Semantic Labeling of Large Geographic Areas Using Multi-Date and Multi-View Satellite Images and Noisy OpenStreetMap Labels

This dissertation addresses the problem of how to design a convolutional neural network (CNN) for giving semantic labels to the points on the ground given the satellite image coverage over the area and, for the ground truth, given the noisy labels in OpenStreetMap (OSM). This problem is made challenging by the fact that -- (1) Most of the images are likely to have been recorded from off-nadir viewpoints for the area of interest on the ground; (2) The user-supplied labels in OSM are frequently inaccurate and, not uncommonly, entirely missing; and (3) The size of the area covered on the ground must be large enough to possess any engineering utility.

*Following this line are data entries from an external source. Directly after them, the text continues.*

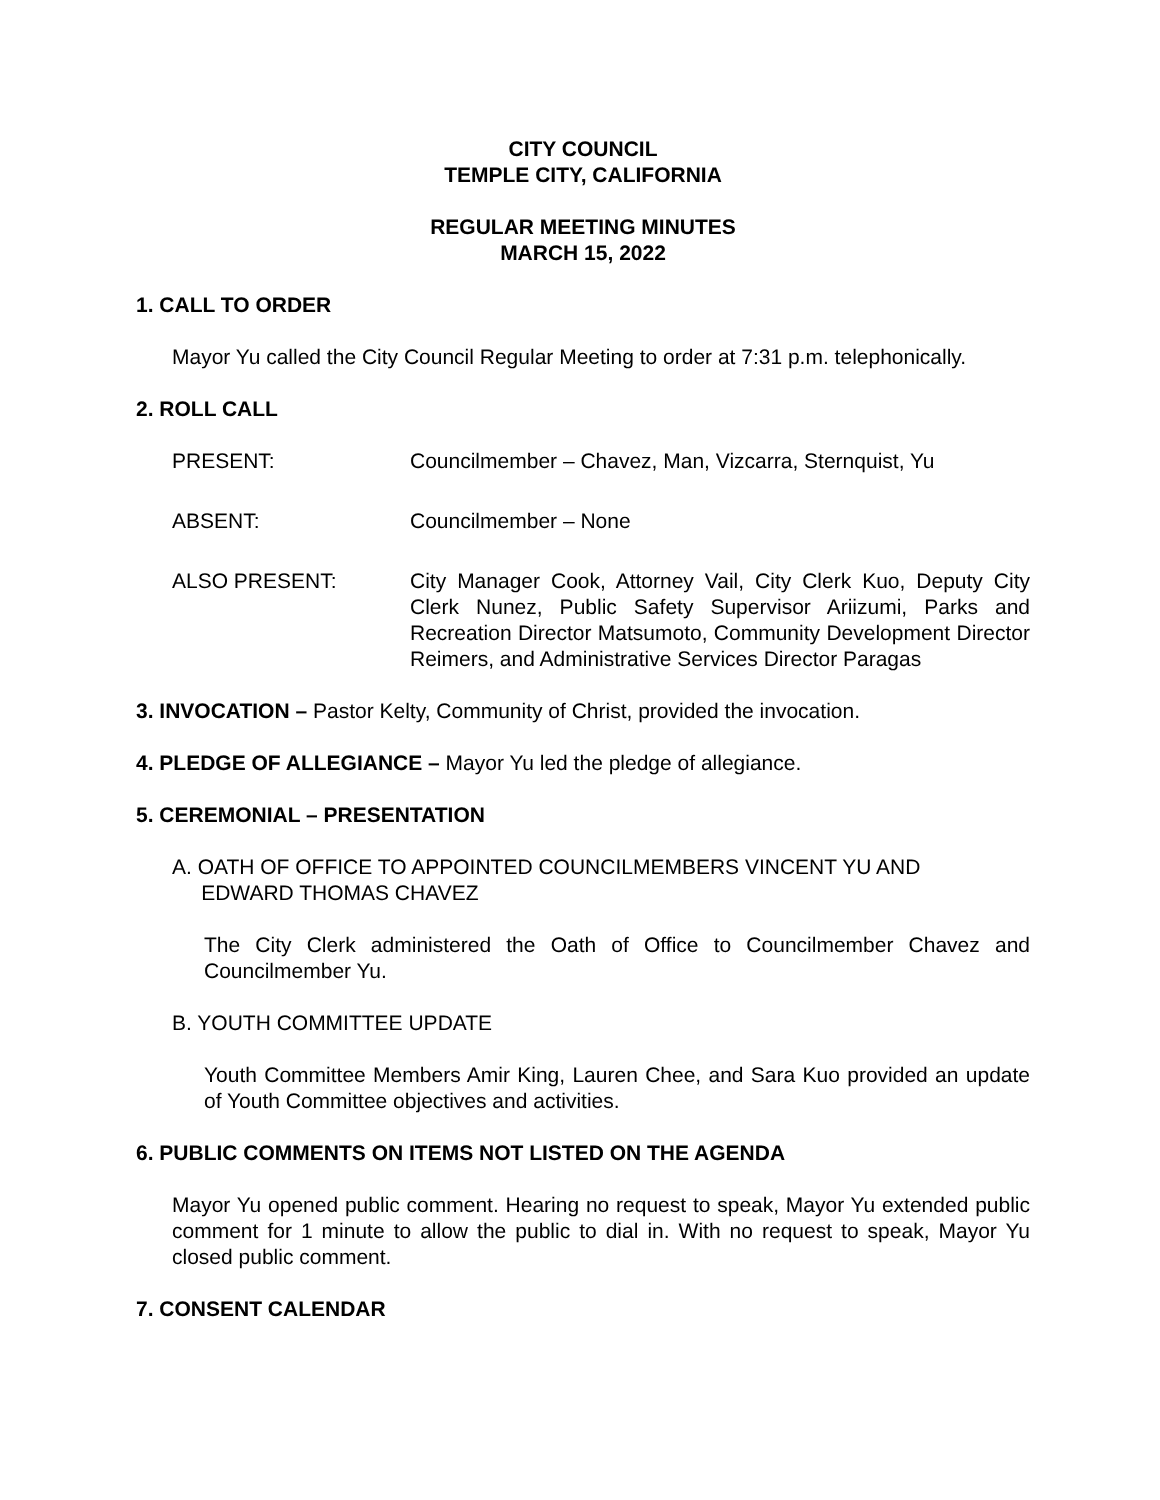CITY COUNCIL
TEMPLE CITY, CALIFORNIA
REGULAR MEETING MINUTES
MARCH 15, 2022
1. CALL TO ORDER
Mayor Yu called the City Council Regular Meeting to order at 7:31 p.m. telephonically.
2. ROLL CALL
PRESENT: Councilmember – Chavez, Man, Vizcarra, Sternquist, Yu
ABSENT: Councilmember – None
ALSO PRESENT: City Manager Cook, Attorney Vail, City Clerk Kuo, Deputy City Clerk Nunez, Public Safety Supervisor Ariizumi, Parks and Recreation Director Matsumoto, Community Development Director Reimers, and Administrative Services Director Paragas
3. INVOCATION – Pastor Kelty, Community of Christ, provided the invocation.
4. PLEDGE OF ALLEGIANCE – Mayor Yu led the pledge of allegiance.
5. CEREMONIAL – PRESENTATION
A. OATH OF OFFICE TO APPOINTED COUNCILMEMBERS VINCENT YU AND
EDWARD THOMAS CHAVEZ
The City Clerk administered the Oath of Office to Councilmember Chavez and Councilmember Yu.
B. YOUTH COMMITTEE UPDATE
Youth Committee Members Amir King, Lauren Chee, and Sara Kuo provided an update of Youth Committee objectives and activities.
6. PUBLIC COMMENTS ON ITEMS NOT LISTED ON THE AGENDA
Mayor Yu opened public comment. Hearing no request to speak, Mayor Yu extended public comment for 1 minute to allow the public to dial in. With no request to speak, Mayor Yu closed public comment.
7. CONSENT CALENDAR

As this dissertation demonstrates, solving this problem requires that we first construct a DSM (Digital Surface Model) from a stereo fusion of the available images, and subsequently use the DSM to map the individual pixels in the satellite images to points on the ground. That creates an association between the pixels in the images and the noisy labels in OSM. The CNN-based solution we present yields a 4-8% improvement in the per-class segmentation IoU (Intersection over Union) scores compared to the traditional approaches that use the views independently of one another. The system we present is end-to-end automated, which facilitates comparing the classifiers trained directly on true orthophotos vis-`a-vis first training them on the off-nadir images and subsequently translating the predicted labels to geographical coordinates. This work also presents, for arguably the first time, an in-depth discussion of large-area image alignment and DSM construction using tens of true multi-date and multi-view WorldView-3 satellite images on a distributed OpenStack cloud computing platform.